Ultimately, there is a lot of uncertainty about how these antitrust violation claims would work out in court. There is little relevant case law regarding investor collaborations, and there has never been a horizontal shareholding or common ownership case brought. Horizontal shareholding, which is illegal under the Clayton Act, is when investors own shares in multiple competitors within one industry and use their leverage in anti-competitive ways. This could be one angle that Republicans take, but it's not totally clear this is how they're framing it either.

The AG letter does reference one case, Consol. Metal Prod., Inc. v. Am. Petroleum Inst., 846 F.2d 284, 292 (5th Cir. 1988) citing a passage that “a trade association that evaluates products and issues opinions, without constraining others to follow its recommendations, does not per se violate section 1 when, for whatever reason, it fails to evaluate a product favorably to the manufacturer."

Effectively they argue that investor associations that provide recommendations don't violate antitrust law. However, in the case of GFANZ, if the commitments to divest from fossil fuel financing are binding, that could be a violation which is, in part, why they made the commitments non-binding.

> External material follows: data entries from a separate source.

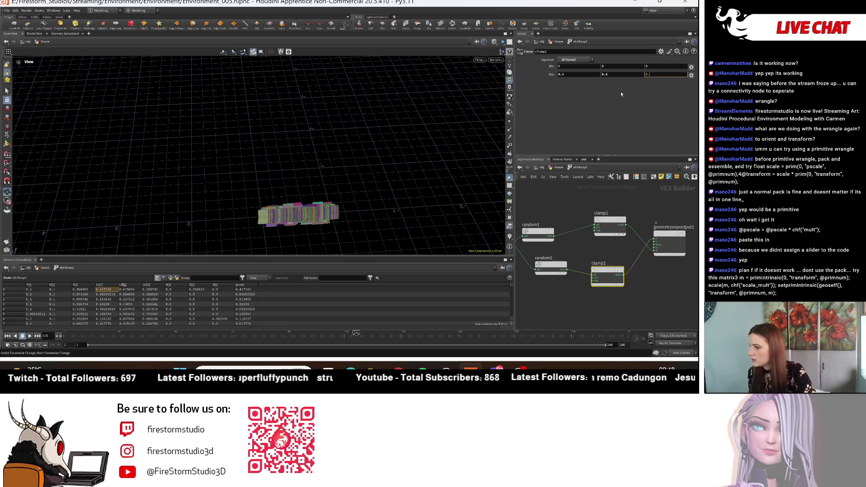
pyautogui.write('0.1')
pyautogui.press('Return')
pyautogui.moveTo(349, 253)
pyautogui.mouseDown()
pyautogui.moveTo(334, 209)
pyautogui.moveTo(296, 150)
pyautogui.moveTo(352, 167)
pyautogui.moveTo(368, 149)
pyautogui.moveTo(289, 95)
pyautogui.moveTo(285, 131)
pyautogui.moveTo(248, 158)
pyautogui.mouseUp()
pyautogui.press('ctrl+z')
pyautogui.press('ctrl+z')
pyautogui.press('ctrl+z')
pyautogui.moveTo(372, 149)
pyautogui.mouseDown()
pyautogui.moveTo(378, 199)
pyautogui.moveTo(351, 147)
pyautogui.moveTo(197, 124)
pyautogui.moveTo(89, 135)
pyautogui.moveTo(74, 189)
pyautogui.moveTo(149, 200)
pyautogui.moveTo(201, 169)
pyautogui.moveTo(203, 149)
pyautogui.mouseUp()
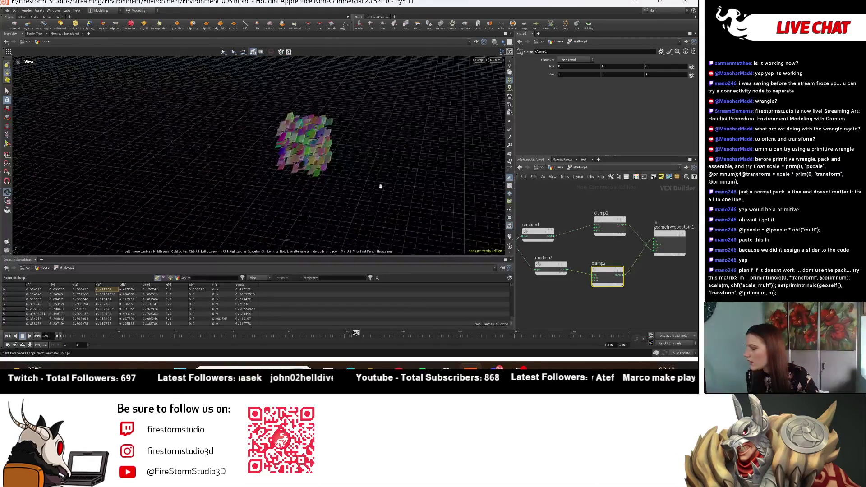
pyautogui.scroll(3, 597, 299)
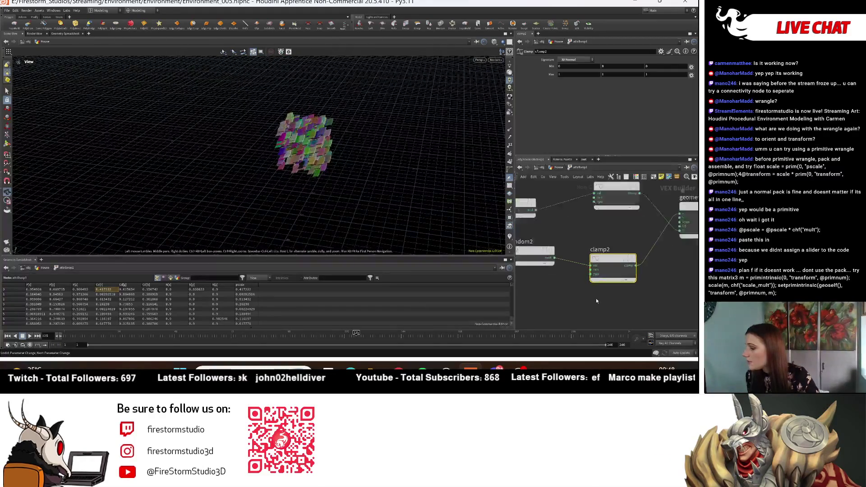
# - Try clamp2 Max values of 0, then restore the second and third Max to 1
pyautogui.click(618, 75)
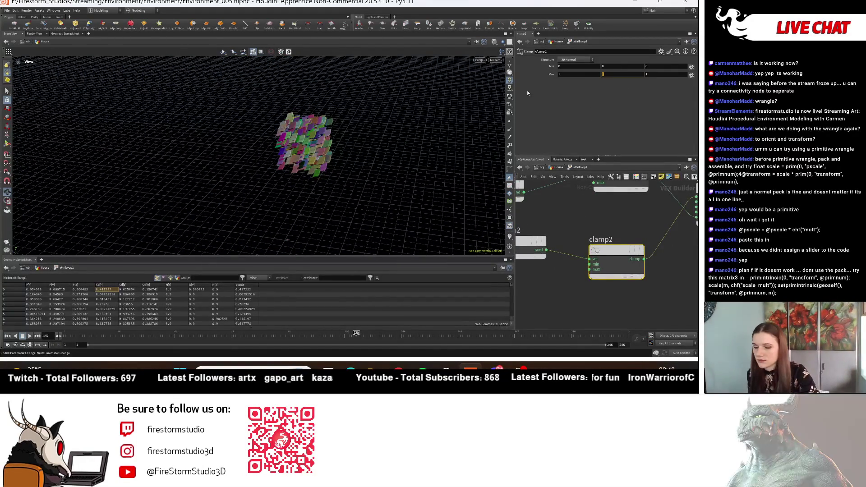
pyautogui.moveTo(406, 104)
pyautogui.mouseDown()
pyautogui.moveTo(398, 129)
pyautogui.moveTo(406, 187)
pyautogui.moveTo(421, 219)
pyautogui.moveTo(472, 159)
pyautogui.mouseUp()
pyautogui.doubleClick(652, 74)
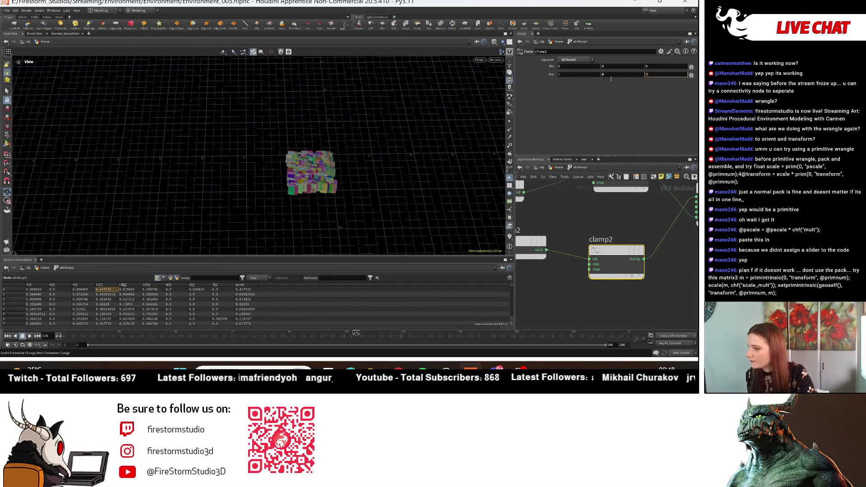
pyautogui.write('0')
pyautogui.press('Return')
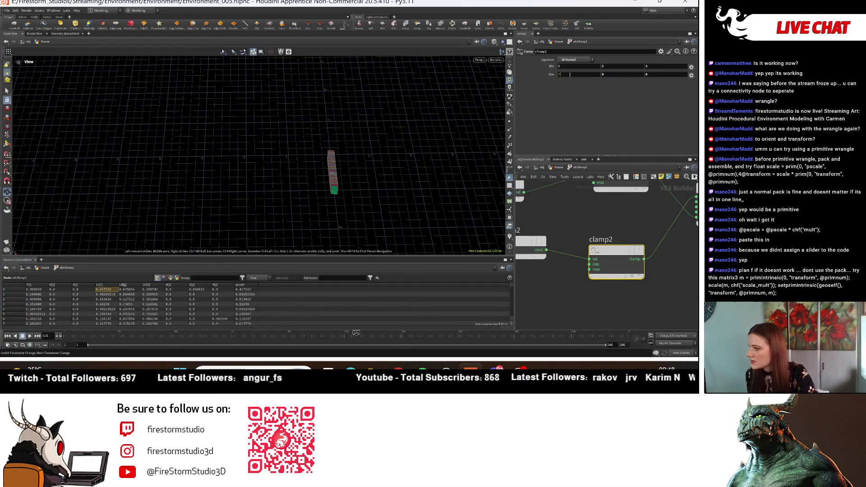
pyautogui.write('0')
pyautogui.press('Return')
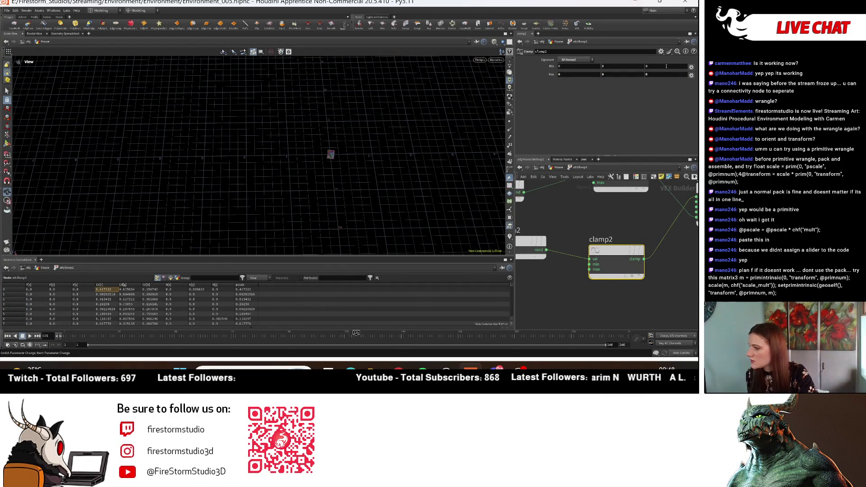
pyautogui.doubleClick(658, 75)
pyautogui.write('1')
pyautogui.press('Return')
pyautogui.scroll(3, 329, 154)
pyautogui.write('1')
pyautogui.press('Return')
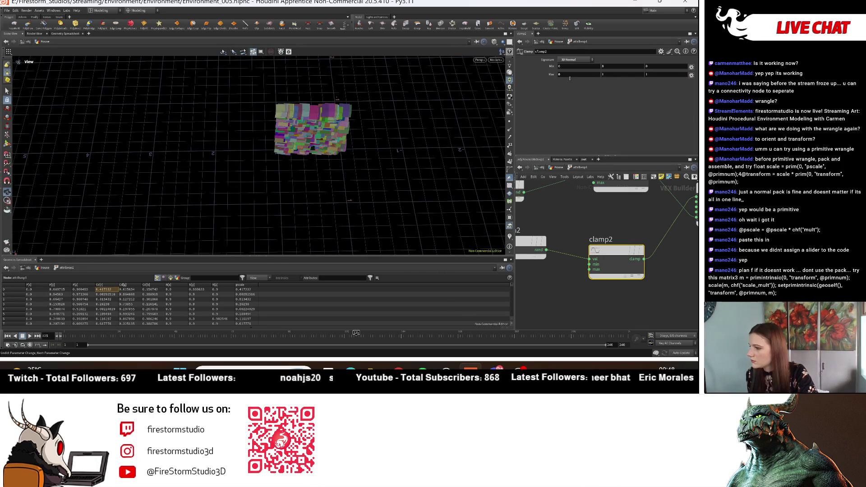
pyautogui.scroll(2, 197, 110)
pyautogui.moveTo(197, 109)
pyautogui.mouseDown()
pyautogui.moveTo(242, 101)
pyautogui.moveTo(356, 132)
pyautogui.moveTo(379, 127)
pyautogui.mouseUp()
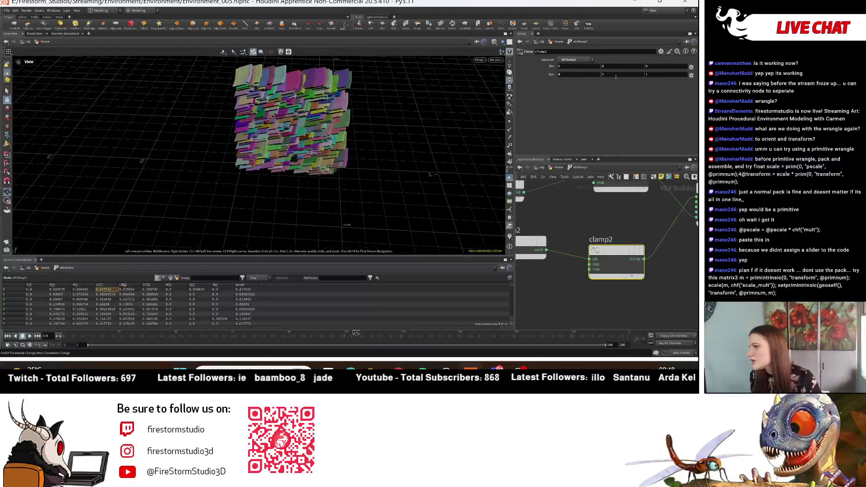
# - Test a clamp2 Min of 1.3, set Min to 1, 1, 1, then delete clamp2
pyautogui.middleClick(583, 69)
pyautogui.moveTo(612, 67)
pyautogui.mouseDown(button='middle')
pyautogui.moveTo(656, 64)
pyautogui.moveTo(616, 64)
pyautogui.mouseUp(button='middle')
pyautogui.moveTo(234, 118); pyautogui.dragTo(186, 97)
pyautogui.middleClick(671, 67)
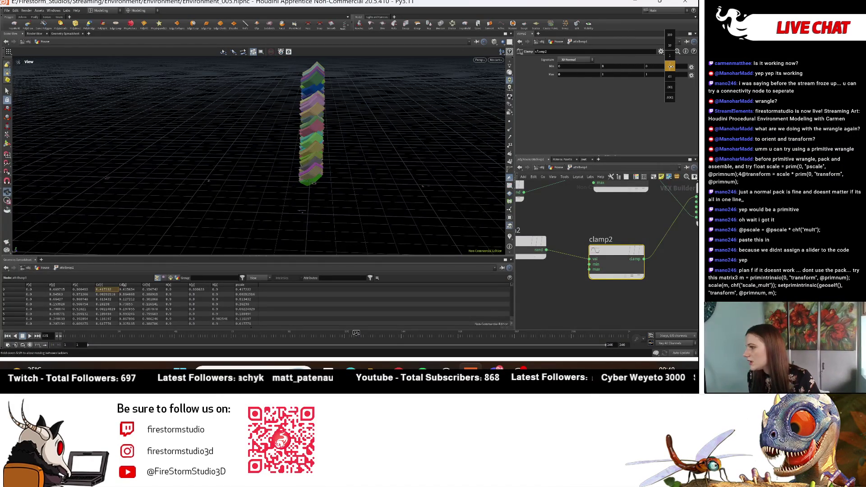
pyautogui.middleClick(559, 68)
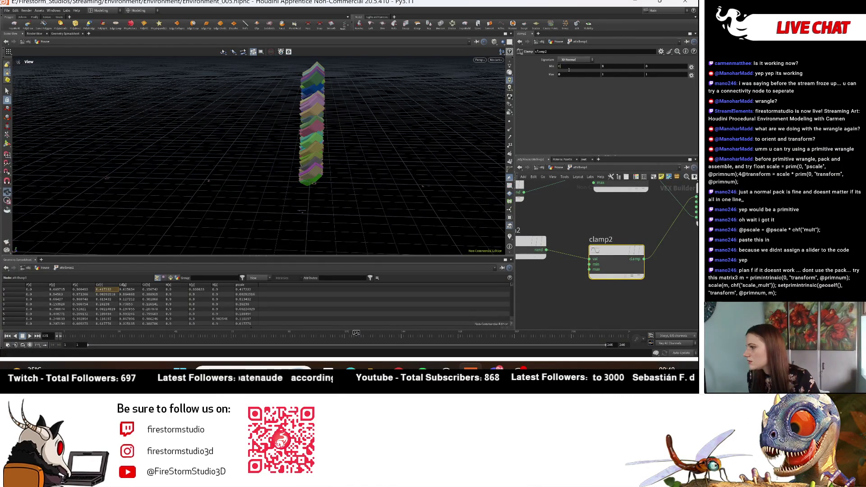
pyautogui.write('1')
pyautogui.press('Return')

Some relevant questions moving forward are:
•   Do the GFANZ members collectively control a monopoly share (historically around 60% of the relevant market) of capital?
•   Are investors selling capital or buying stock? This could influence thresholds of market share definition around monopoly share (selling) or monopsony power (buying). Monopsony cases usually require much lower market share to bring a case.
•   How do we define the relevant market and calculate market share? These questions are notoriously difficult to do, and these pedantic debates can take years to work through in courts and are often where cases get held up.

I'll continue researching and monitoring developments here – feel free to send relevant info my way.

To my American readers, I hope you enjoy the holiday weekend.